10 cool things you can do with Wolfram Alpha and Siri
Steve Sande and I have been collaborating on "Talking to Siri," an ebook that just recently hit the Kindle store. It's a how-to that will help you get the most done with your Siri intelligent assistant. We're sharing some of our favorite tips with TUAW readers.
Today, we're looking at Siri's Wolfram Alpha integration. You can force Siri to use Wolfram by prefixing your request with "Wolfram." For example, you might say, "Wolfram, what is the square root of 2?" or "Wolfram, graph x-squared plus three."
But there's a lot more that you can do with Wolfram than just math. Here are ten of our favorite Wolfram searches. These highlight the flexibility of this amazing information resource.
- Roll a Random Number. Say "Wolfram, random integer." Wolfram returns a random value between 0 and 1000. "Wolfram, random number" provides a 0 to 1 floating point value.
- Look up nature facts. Say, "Wolfram, what is the scientific name of a mountain lion?" It's Puma concolor. Rabbits are Leporidae, and Peacocks, Galliformes.
- Check upcoming holidays. Say, "How many days until Thanksgiving?" This returns both the number of days as well as a helpful calendar so you can chart out the time until then.
- Create a secure password. Say "Wolfram, password." Wolfram generates a difficult-to-crack 8-character password. Scroll down for alternates. If you need a longer password, you can append these together.
- Convert text to Morse code. Say, "What is Morse code for horsefeathers?" You'll see the entire sequence laid out for your tapping pleasure.
- Check your diet. Say, "How many calories in a small apple?" Wolfram will tell you that there are 75.
- Ask out about time zones. Say, "Wolfram, what is the local time in Jakarta?"

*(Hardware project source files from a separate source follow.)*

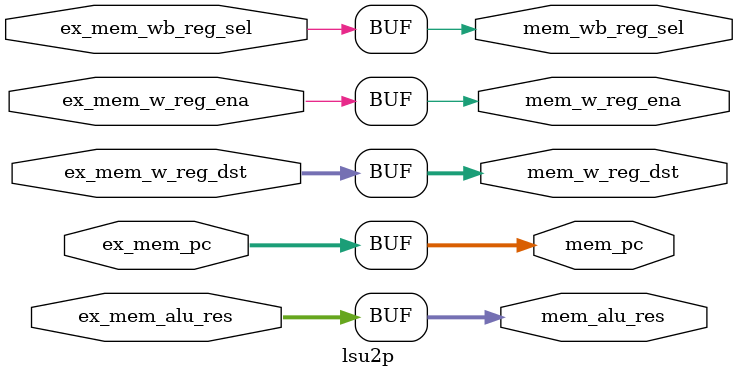
<source format=v>
`timescale 1ns / 1ps

`include "../idu/id_def.v"

module lsu2p (
    input   wire [31:0] ex_mem_pc,
    input   wire [31:0] ex_mem_alu_res,
    input   wire        ex_mem_w_reg_ena,
    input   wire [4 :0] ex_mem_w_reg_dst,
    input   wire        ex_mem_wb_reg_sel,
    
    output  wire [31:0] mem_pc,
    output  wire [31:0] mem_alu_res,
    output  wire        mem_w_reg_ena,
    output  wire [4 :0] mem_w_reg_dst,
    output  wire        mem_wb_reg_sel
);
    
    assign mem_pc           = ex_mem_pc;
    assign mem_w_reg_ena    = ex_mem_w_reg_ena;
    assign mem_wb_reg_sel   = ex_mem_wb_reg_sel;
    assign mem_alu_res      = ex_mem_alu_res;
    assign mem_w_reg_dst    = ex_mem_w_reg_dst;

endmodule
</source>
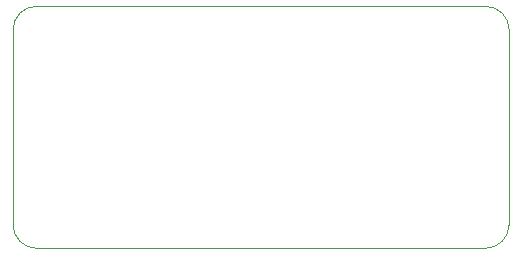
<source format=gbr>
%TF.GenerationSoftware,KiCad,Pcbnew,7.0.6*%
%TF.CreationDate,2024-02-06T14:07:09+09:00*%
%TF.ProjectId,CO2_sensor,434f325f-7365-46e7-936f-722e6b696361,rev?*%
%TF.SameCoordinates,Original*%
%TF.FileFunction,Profile,NP*%
%FSLAX46Y46*%
G04 Gerber Fmt 4.6, Leading zero omitted, Abs format (unit mm)*
G04 Created by KiCad (PCBNEW 7.0.6) date 2024-02-06 14:07:09*
%MOMM*%
%LPD*%
G01*
G04 APERTURE LIST*
%TA.AperFunction,Profile*%
%ADD10C,0.100000*%
%TD*%
G04 APERTURE END LIST*
D10*
X166250000Y-110000000D02*
G75*
G03*
X164250000Y-112000000I0J-2000000D01*
G01*
X206250000Y-112000000D02*
G75*
G03*
X204250000Y-110000000I-2000000J0D01*
G01*
X204250000Y-130500000D02*
G75*
G03*
X206250000Y-128500000I0J2000000D01*
G01*
X206250000Y-128500000D02*
X206250000Y-112000000D01*
X204250000Y-110000000D02*
X166250000Y-110000000D01*
X164250000Y-112000000D02*
X164250000Y-128500000D01*
X166250000Y-130500000D02*
X204250000Y-130500000D01*
X164250000Y-128500000D02*
G75*
G03*
X166250000Y-130500000I2000000J0D01*
G01*
M02*

</source>
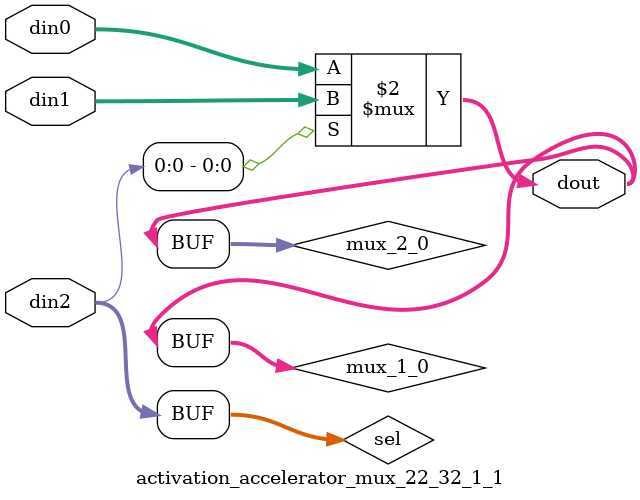
<source format=v>

`timescale 1ns/1ps

module activation_accelerator_mux_22_32_1_1 #(
parameter
    ID                = 0,
    NUM_STAGE         = 1,
    din0_WIDTH       = 32,
    din1_WIDTH       = 32,
    din2_WIDTH         = 32,
    dout_WIDTH            = 32
)(
    input  [31 : 0]     din0,
    input  [31 : 0]     din1,
    input  [1 : 0]    din2,
    output [31 : 0]   dout);

// puts internal signals
wire [1 : 0]     sel;
// level 1 signals
wire [31 : 0]         mux_1_0;
// level 2 signals
wire [31 : 0]         mux_2_0;

assign sel = din2;

// Generate level 1 logic
assign mux_1_0 = (sel[0] == 0)? din0 : din1;

// Generate level 2 logic
assign mux_2_0 = mux_1_0;

// output logic
assign dout = mux_2_0;

endmodule

</source>
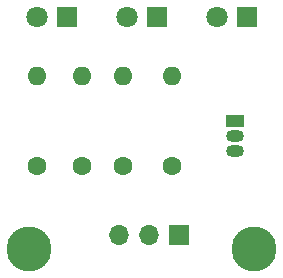
<source format=gbr>
%TF.GenerationSoftware,KiCad,Pcbnew,7.0.1*%
%TF.CreationDate,2023-04-09T02:19:27+02:00*%
%TF.ProjectId,PCB_hello_world,5043425f-6865-46c6-9c6f-5f776f726c64,rev?*%
%TF.SameCoordinates,Original*%
%TF.FileFunction,Soldermask,Bot*%
%TF.FilePolarity,Negative*%
%FSLAX46Y46*%
G04 Gerber Fmt 4.6, Leading zero omitted, Abs format (unit mm)*
G04 Created by KiCad (PCBNEW 7.0.1) date 2023-04-09 02:19:27*
%MOMM*%
%LPD*%
G01*
G04 APERTURE LIST*
%ADD10C,1.600000*%
%ADD11O,1.600000X1.600000*%
%ADD12R,1.800000X1.800000*%
%ADD13C,1.800000*%
%ADD14C,2.600000*%
%ADD15C,3.800000*%
%ADD16R,1.500000X1.050000*%
%ADD17O,1.500000X1.050000*%
%ADD18R,1.700000X1.700000*%
%ADD19O,1.700000X1.700000*%
G04 APERTURE END LIST*
D10*
%TO.C,R4*%
X149860000Y-116205000D03*
D11*
X149860000Y-108585000D03*
%TD*%
D10*
%TO.C,R3*%
X145775000Y-116205000D03*
D11*
X145775000Y-108585000D03*
%TD*%
D10*
%TO.C,R2*%
X142240000Y-116205000D03*
D11*
X142240000Y-108585000D03*
%TD*%
D10*
%TO.C,R1*%
X138430000Y-116205000D03*
D11*
X138430000Y-108585000D03*
%TD*%
D12*
%TO.C,D3*%
X156215000Y-103535000D03*
D13*
X153675000Y-103535000D03*
%TD*%
D14*
%TO.C,H1*%
X137795000Y-123190000D03*
D15*
X137795000Y-123190000D03*
%TD*%
D16*
%TO.C,Q1*%
X155215000Y-112395000D03*
D17*
X155215000Y-113665000D03*
X155215000Y-114935000D03*
%TD*%
D18*
%TO.C,J1*%
X150480000Y-121990000D03*
D19*
X147940000Y-121990000D03*
X145400000Y-121990000D03*
%TD*%
D12*
%TO.C,D1*%
X140975000Y-103535000D03*
D13*
X138435000Y-103535000D03*
%TD*%
D12*
%TO.C,D2*%
X148595000Y-103535000D03*
D13*
X146055000Y-103535000D03*
%TD*%
D14*
%TO.C,H2*%
X156845000Y-123190000D03*
D15*
X156845000Y-123190000D03*
%TD*%
M02*

</source>
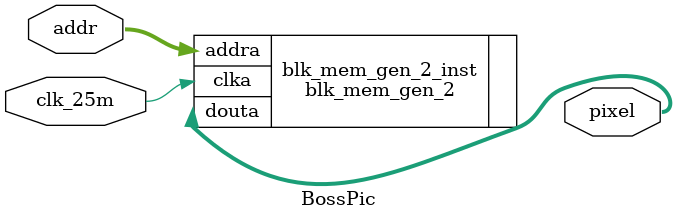
<source format=v>
module BossPic(clk_25m, addr, pixel);
	input clk_25m;
	input [16:0]addr;
	output [11:0]pixel;
	
	blk_mem_gen_2 blk_mem_gen_2_inst(
      .clka(clk_25m),
      .addra(addr),
      .douta(pixel)
    ); 
endmodule
</source>
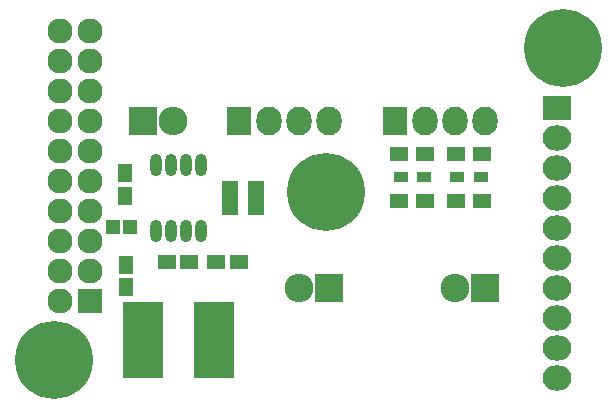
<source format=gts>
G04 #@! TF.GenerationSoftware,KiCad,Pcbnew,(2016-12-15 revision b13c7e4)-master*
G04 #@! TF.CreationDate,2017-03-13T10:32:04-06:00*
G04 #@! TF.ProjectId,ToolHead_PCB,546F6F6C486561645F5043422E6B6963,0.7*
G04 #@! TF.FileFunction,Soldermask,Top*
G04 #@! TF.FilePolarity,Negative*
%FSLAX46Y46*%
G04 Gerber Fmt 4.6, Leading zero omitted, Abs format (unit mm)*
G04 Created by KiCad (PCBNEW (2016-12-15 revision b13c7e4)-master) date Mon Mar 13 10:32:04 2017*
%MOMM*%
%LPD*%
G01*
G04 APERTURE LIST*
%ADD10C,0.100000*%
%ADD11O,2.432000X2.127200*%
%ADD12R,2.432000X2.127200*%
%ADD13R,2.432000X2.432000*%
%ADD14O,2.432000X2.432000*%
%ADD15C,6.600000*%
%ADD16R,2.127200X2.127200*%
%ADD17O,2.127200X2.127200*%
%ADD18O,2.127200X2.432000*%
%ADD19R,2.127200X2.432000*%
%ADD20R,3.400000X6.400000*%
%ADD21R,1.150000X1.600000*%
%ADD22O,1.009600X1.873200*%
%ADD23R,1.460000X1.050000*%
%ADD24R,1.600000X1.150000*%
%ADD25R,1.200000X0.900000*%
%ADD26R,1.600000X1.300000*%
%ADD27R,1.200000X1.150000*%
G04 APERTURE END LIST*
D10*
D11*
X164080000Y-106760000D03*
X164080000Y-104220000D03*
X164080000Y-101680000D03*
X164080000Y-99140000D03*
X164080000Y-96600000D03*
X164080000Y-94060000D03*
X164080000Y-91520000D03*
X164080000Y-88980000D03*
X164080000Y-86440000D03*
D12*
X164080000Y-83900000D03*
D13*
X129005000Y-85000000D03*
D14*
X131545000Y-85000000D03*
D15*
X144500000Y-91000000D03*
D16*
X124505000Y-100200000D03*
D17*
X121965000Y-100200000D03*
X124505000Y-97660000D03*
X121965000Y-97660000D03*
X124505000Y-95120000D03*
X121965000Y-95120000D03*
X124505000Y-92580000D03*
X121965000Y-92580000D03*
X124505000Y-90040000D03*
X121965000Y-90040000D03*
X124505000Y-87500000D03*
X121965000Y-87500000D03*
X124505000Y-84960000D03*
X121965000Y-84960000D03*
X124505000Y-82420000D03*
X121965000Y-82420000D03*
X124505000Y-79880000D03*
X121965000Y-79880000D03*
X124505000Y-77340000D03*
X121965000Y-77340000D03*
D15*
X121465000Y-105250000D03*
X164580000Y-78850000D03*
D18*
X158025000Y-85000000D03*
X155485000Y-85000000D03*
X152945000Y-85000000D03*
D19*
X150405000Y-85000000D03*
D20*
X135000000Y-103550000D03*
X129000000Y-103550000D03*
D21*
X127500000Y-91300000D03*
X127500000Y-89400000D03*
D19*
X137165000Y-85000000D03*
D18*
X139705000Y-85000000D03*
X142245000Y-85000000D03*
X144785000Y-85000000D03*
D14*
X155485000Y-99100000D03*
D13*
X158025000Y-99100000D03*
D14*
X142245000Y-99100000D03*
D13*
X144785000Y-99100000D03*
D22*
X130095000Y-88706000D03*
X131365000Y-88706000D03*
X132635000Y-88706000D03*
X133905000Y-88706000D03*
X133905000Y-94294000D03*
X132635000Y-94294000D03*
X131365000Y-94294000D03*
X130095000Y-94294000D03*
D23*
X138600000Y-91500000D03*
X138600000Y-90550000D03*
X138600000Y-92450000D03*
X136400000Y-92450000D03*
X136400000Y-91500000D03*
X136400000Y-90550000D03*
D21*
X127600000Y-99050000D03*
X127600000Y-97150000D03*
D24*
X135250000Y-96900000D03*
X137150000Y-96900000D03*
X131050000Y-96900000D03*
X132950000Y-96900000D03*
D25*
X150835000Y-89770000D03*
X152835000Y-89770000D03*
X155635000Y-89770000D03*
X157635000Y-89770000D03*
D26*
X157735000Y-91770000D03*
X155535000Y-91770000D03*
X150735000Y-91770000D03*
X152935000Y-91770000D03*
X152935000Y-87770000D03*
X150735000Y-87770000D03*
X157735000Y-87770000D03*
X155535000Y-87770000D03*
D27*
X126450000Y-94000000D03*
X127950000Y-94000000D03*
M02*

</source>
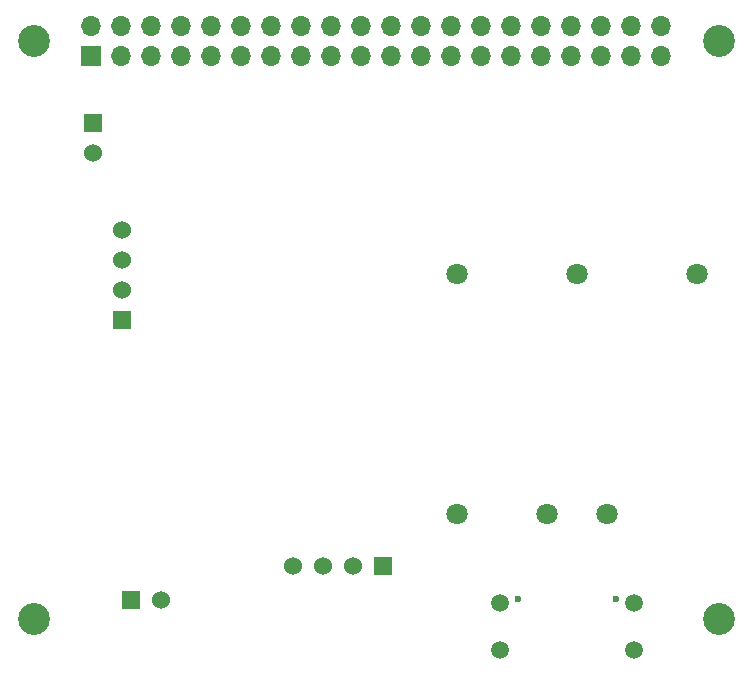
<source format=gbs>
G04 #@! TF.GenerationSoftware,KiCad,Pcbnew,8.0.2*
G04 #@! TF.CreationDate,2024-09-03T17:08:03+02:00*
G04 #@! TF.ProjectId,AMS Dongle,414d5320-446f-46e6-976c-652e6b696361,rev?*
G04 #@! TF.SameCoordinates,Original*
G04 #@! TF.FileFunction,Soldermask,Bot*
G04 #@! TF.FilePolarity,Negative*
%FSLAX46Y46*%
G04 Gerber Fmt 4.6, Leading zero omitted, Abs format (unit mm)*
G04 Created by KiCad (PCBNEW 8.0.2) date 2024-09-03 17:08:03*
%MOMM*%
%LPD*%
G01*
G04 APERTURE LIST*
%ADD10C,2.700000*%
%ADD11C,0.600000*%
%ADD12C,1.500000*%
%ADD13R,1.530000X1.530000*%
%ADD14C,1.530000*%
%ADD15C,1.800000*%
%ADD16R,1.700000X1.700000*%
%ADD17O,1.700000X1.700000*%
G04 APERTURE END LIST*
D10*
X161500000Y-47500000D03*
D11*
X144530000Y-94800000D03*
X152770000Y-94800000D03*
D12*
X143000000Y-95100000D03*
X154300000Y-95100000D03*
X143000000Y-99100000D03*
X154300000Y-99100000D03*
D13*
X111730000Y-94856500D03*
D14*
X114270000Y-94856500D03*
D13*
X111000000Y-71120000D03*
D14*
X111000000Y-68580000D03*
X111000000Y-66040000D03*
X111000000Y-63500000D03*
D10*
X103500000Y-96500000D03*
X103500000Y-47500000D03*
D13*
X133040000Y-92000000D03*
D14*
X130500000Y-92000000D03*
X127960000Y-92000000D03*
X125420000Y-92000000D03*
D15*
X152000000Y-87560000D03*
X146920000Y-87560000D03*
X159620000Y-67240000D03*
X149460000Y-67240000D03*
X139300000Y-67240000D03*
X139300000Y-87560000D03*
D13*
X108500000Y-54500000D03*
D14*
X108500000Y-57040000D03*
D10*
X161500000Y-96500000D03*
D16*
X108370000Y-48770000D03*
D17*
X108370000Y-46230000D03*
X110910000Y-48770000D03*
X110910000Y-46230000D03*
X113450000Y-48770000D03*
X113450000Y-46230000D03*
X115990000Y-48770000D03*
X115990000Y-46230000D03*
X118530000Y-48770000D03*
X118530000Y-46230000D03*
X121070000Y-48770000D03*
X121070000Y-46230000D03*
X123610000Y-48770000D03*
X123610000Y-46230000D03*
X126150000Y-48770000D03*
X126150000Y-46230000D03*
X128690000Y-48770000D03*
X128690000Y-46230000D03*
X131230000Y-48770000D03*
X131230000Y-46230000D03*
X133770000Y-48770000D03*
X133770000Y-46230000D03*
X136310000Y-48770000D03*
X136310000Y-46230000D03*
X138850000Y-48770000D03*
X138850000Y-46230000D03*
X141390000Y-48770000D03*
X141390000Y-46230000D03*
X143930000Y-48770000D03*
X143930000Y-46230000D03*
X146470000Y-48770000D03*
X146470000Y-46230000D03*
X149010000Y-48770000D03*
X149010000Y-46230000D03*
X151550000Y-48770000D03*
X151550000Y-46230000D03*
X154090000Y-48770000D03*
X154090000Y-46230000D03*
X156630000Y-48770000D03*
X156630000Y-46230000D03*
M02*

</source>
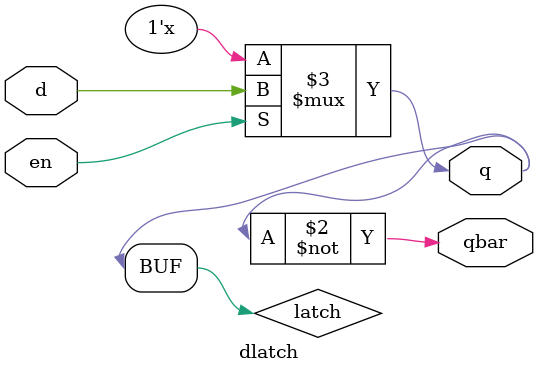
<source format=v>
`timescale 1ns / 1ns

module dlatch (
    input wire en,
    input wire d,
    output q,
    output  qbar
);
    reg latch;
    always @ (*) begin
        if (en)
            latch<=d;
    end

    assign q = latch;
    assign qbar = ~q;


    
endmodule
</source>
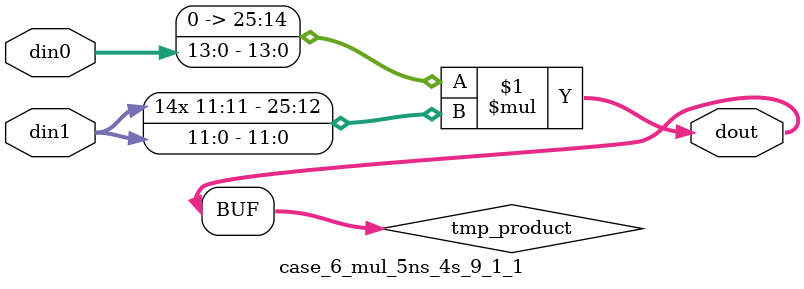
<source format=v>

`timescale 1 ns / 1 ps

 (* use_dsp = "no" *)  module case_6_mul_5ns_4s_9_1_1(din0, din1, dout);
parameter ID = 1;
parameter NUM_STAGE = 0;
parameter din0_WIDTH = 14;
parameter din1_WIDTH = 12;
parameter dout_WIDTH = 26;

input [din0_WIDTH - 1 : 0] din0; 
input [din1_WIDTH - 1 : 0] din1; 
output [dout_WIDTH - 1 : 0] dout;

wire signed [dout_WIDTH - 1 : 0] tmp_product;

























assign tmp_product = $signed({1'b0, din0}) * $signed(din1);










assign dout = tmp_product;





















endmodule

</source>
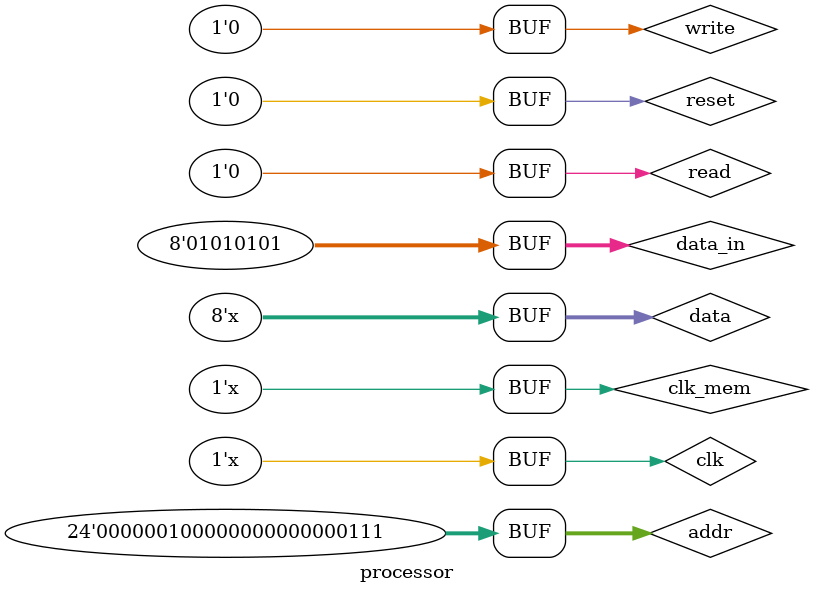
<source format=v>
module processor;
  reg clk, reset;   //clock and reset signal
  reg clk_mem;      // slower clock for memory
  reg [23:0]addr;   // address line
  wire [23:0] addr_bufout;  // address line out of address buffer
  reg [7:0]data_in;   // input data
  wire [31:0] data_ram;   //data line between cache and ram
  wire [23:0] addr_ram;   // address line between cache and ram
  reg read, write;  // read write signal
  wire cmplt;     // complete signal, indicating ram read or write complete
  wire [7:0]data; // data line
  wire rd_ram, wrt_ram, wrt_bck, fetch; //control signal output by cache, 
          //indicating read ram, write ram, write back or fetch a block into cache
  wire [7:0]buf_out;  // data line out of data buffer
  
  assign data=write?data_in:8'hzz;
  
  cache C1 (clk, reset, data, addr, data_ram, addr_ram, read, write, cmplt, wrt_bck, fetch, rd_ram, wrt_ram);
  memory M1 (clk_mem, buf_out, addr_bufout, rd_ram, wrt_ram, data_ram, addr_ram, wrt_bck, fetch, cmplt);
  databuf D1 (data, buf_out, rd_ram, write);
  addrbuf A1 (addr, addr_bufout, read, write);
  
  initial begin
    reset = 0; 
    clk = 0;
    clk_mem =0;
    addr = 24'h000003;
    data_in = 0;
    read = 0;
    write = 0;
    #10 read = 1;     //read addr h003
    #10 read = 0;
    #10 write = 1; data_in=8'h56; // write h56 to addr h003
    #10 write = 0; data_in=0;
    #10 read = 1;    //read addr h003    
    #10 read = 1;  addr = 24'h010000;  //read addr h10000, which will lead to a write back
    #10 read = 0;     //takes 80ns to complete
    #75 addr = 24'h000006;
    #5 write = 1; data_in = 8'h33; //write data h33 to addr h06, this will change the update bit
    #10 write =0; data_in = 8'h55; addr = 24'h020007;
    #10 write = 1; //write data 8'h55 to addr h020007, this will cause a write back
    #10 write = 0;
    
  end
  
  always
    #5 clk=~clk;  //clock for cache
  
  always
    #10 clk_mem=~clk_mem;
    

endmodule
 
</source>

- Query about your chances. Say, "Wolfram, what is the probability of a full house?" For a random five-card hand, it's apparently 1 in 694.
- Have fun with pop culture. Say, "What is the airspeed velocity of an unladen swallow?" or "Wolfram, who shot the sheriff?"
- Visualize colors. Okay, I've saved the best for last. If you work with colors, this can save you a lot of time. Say, "Wolfram pound sign E 9 7 4 5 1" (for Burnt Sienna / Tangerine) or "Wolfram pound sign 2 9 A B 8 7" (for Jungle Green). This will also convert the colors to RGB values and look up closely-matching brand colors from Benjamin Moore. Make sure to scroll down to catch all the helpful information.